Frankenstein, the remembered, is described at the beginning of the novel as a sensitive and compassionate being, capable of feeling remorse and sadness, who lives his life alone in search of company and tranquility. However, because of his origin and because of his horrible appearance, he is constantly attacked and rejected. In the words of its own creator: "A mummy that was endowed with animation again could not be as frightening as that unfortunate one." The horrors that he suffers from his appearance, despite the fact that he knows how to speak, write, is cultured and empathetic, lead him little by little to despair.

This remembrance (Frankenstein) who, throughout the novel haunts his creator, is a manifestation of Dr. Frankenstein's own subconscious horrors, his conscious self, and what he embodies: the drying effect of arid and desert rationality of mechanic scientific thought (Viktor abandoned the more esoteric alchemy for modern chemistry), when it is unbalanced with the fertile more emotional and poetic creativity. The remembered man pursues his creator for answers, and in the face of rejection, destroys his life a little at a time. He is an allegory of what the rejection of one's shadow, memories and the repressed traumas exert on the individual when he refuses to confront them by runing away from them.
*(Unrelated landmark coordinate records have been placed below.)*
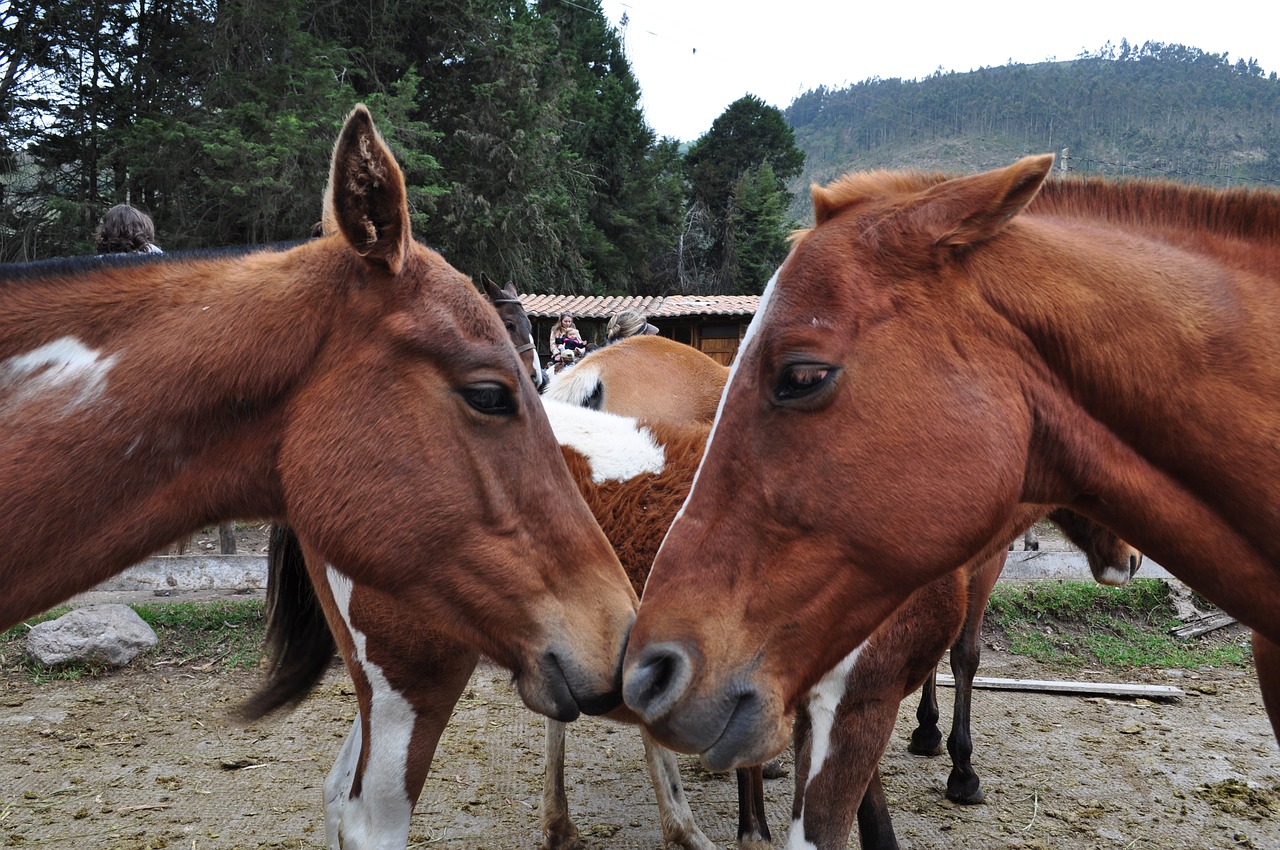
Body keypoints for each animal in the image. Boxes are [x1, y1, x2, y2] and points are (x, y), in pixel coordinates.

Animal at [624, 152, 1280, 768]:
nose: (648, 671)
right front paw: (951, 752)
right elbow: (957, 650)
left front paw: (940, 740)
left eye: (800, 376)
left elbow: (958, 651)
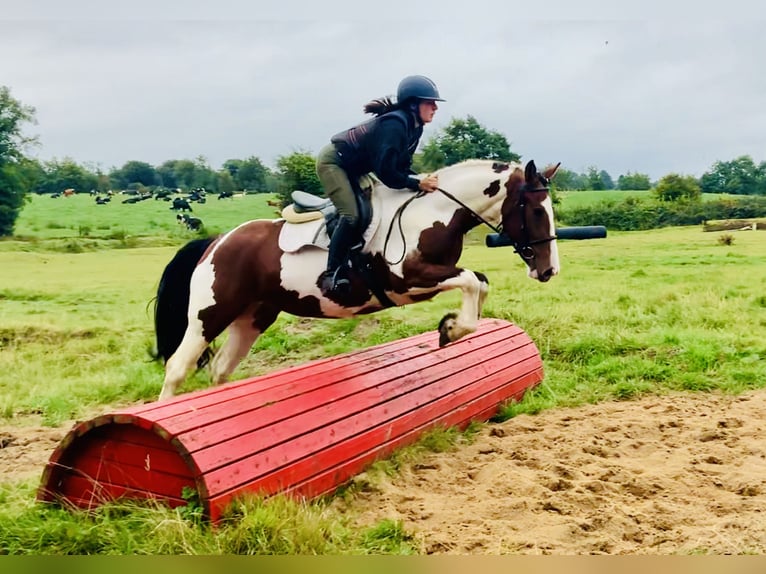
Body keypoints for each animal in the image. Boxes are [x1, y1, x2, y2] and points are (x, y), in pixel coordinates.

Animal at [153, 158, 560, 400]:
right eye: (536, 211)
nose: (548, 270)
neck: (433, 213)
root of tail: (217, 241)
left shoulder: (427, 281)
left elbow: (479, 281)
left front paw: (453, 327)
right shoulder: (407, 281)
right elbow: (473, 281)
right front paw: (450, 329)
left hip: (253, 315)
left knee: (220, 369)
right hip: (210, 313)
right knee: (177, 368)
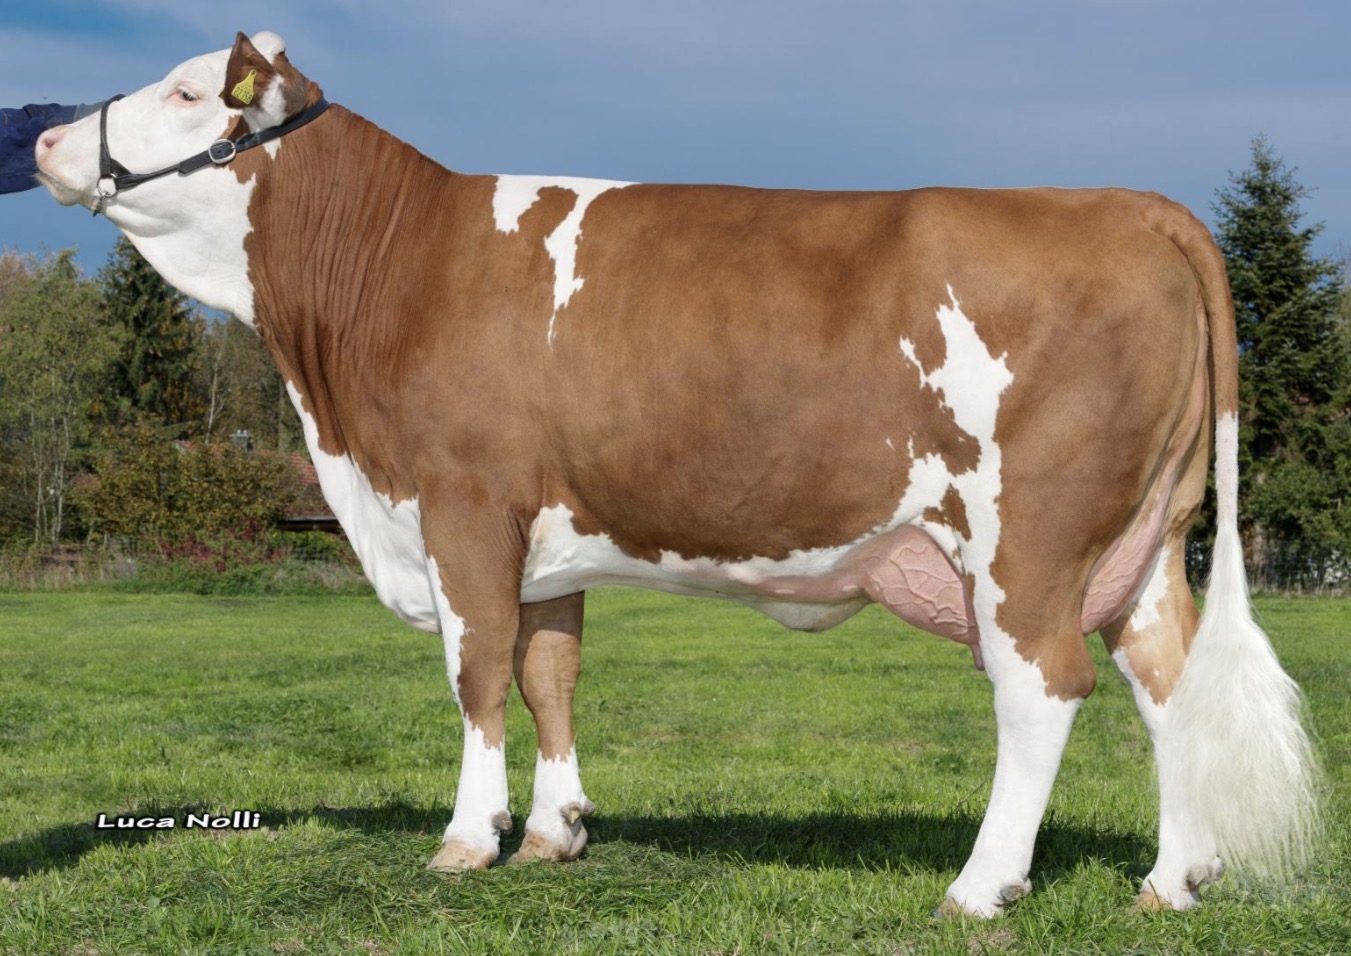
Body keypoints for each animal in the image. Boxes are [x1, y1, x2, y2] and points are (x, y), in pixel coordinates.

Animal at [34, 32, 1318, 917]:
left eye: (189, 92)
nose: (43, 138)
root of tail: (1130, 204)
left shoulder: (462, 502)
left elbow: (477, 674)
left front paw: (467, 836)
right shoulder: (544, 529)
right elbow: (549, 671)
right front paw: (553, 830)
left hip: (1030, 540)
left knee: (1043, 687)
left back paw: (980, 884)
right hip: (1140, 538)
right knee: (1165, 680)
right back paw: (1172, 876)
In Latin America there is another echo of the Osirian remembrance, recorded in the story of "La Llorona", although this has a more lurid twist than that of Frankenstein. If I remember it correctly, as the sons of my grandfather's assistant told me in Tolima, in the story of La Llorona, it was the woman's children who died after they drowned as they were dragged by the stream of the river where she was washing their clothes. In Tolima's version (there are different versions throughout South and Central America, although they all retain the essential elements), after their deaths, the woman makes a pact with the devil to be able to recover her children. According to the pact, she had to recover even the smallest bone of each of her children and thus he would bring them back to life. Years passed and the woman managed to recover all the bones except one, the little bone of the little finger of one of the baby's hands. Legend has it that, since then, the woman has wandered the world crying and screaming in anguish, asking for the bone of her baby. We must see the society in which we live today, to understand the symbolic meaning of a story in which the conscious, rational component appears evoked by a capricious demon, the feminine, subconscious by a careless woman, and its seed, creation, resulting in a kind of distressing eternal abortion. It all ads up to a collective state of mind.


Remembrance is a magical endeavor that has, as conclusion, the unavoidable act of creation. Consequently all creation is an act of remembrance of a continuous and unlimited flow of our individual and collective memory that lies latent in the depth of the subconscious underworld and in the infinity of heights, in the superconscious heavens. We can access this memory through the recognition of our lunar, feminine faculties, so repressed today at all levels of social and personal life. It is necessary to appease the uncontrolled desires of the conscious, masculine and rational "I", focus them and surrender them to her. Only by granting her absolute freedom in her magical acting, can she (embodied in Isis in the original myth) correctly recall and give us her seed, the shining new sun.




[1] The name by which we know Frankenstein the monster today, was not originally given by Shelley in the novel, in fact, in the novel he didn't have a name.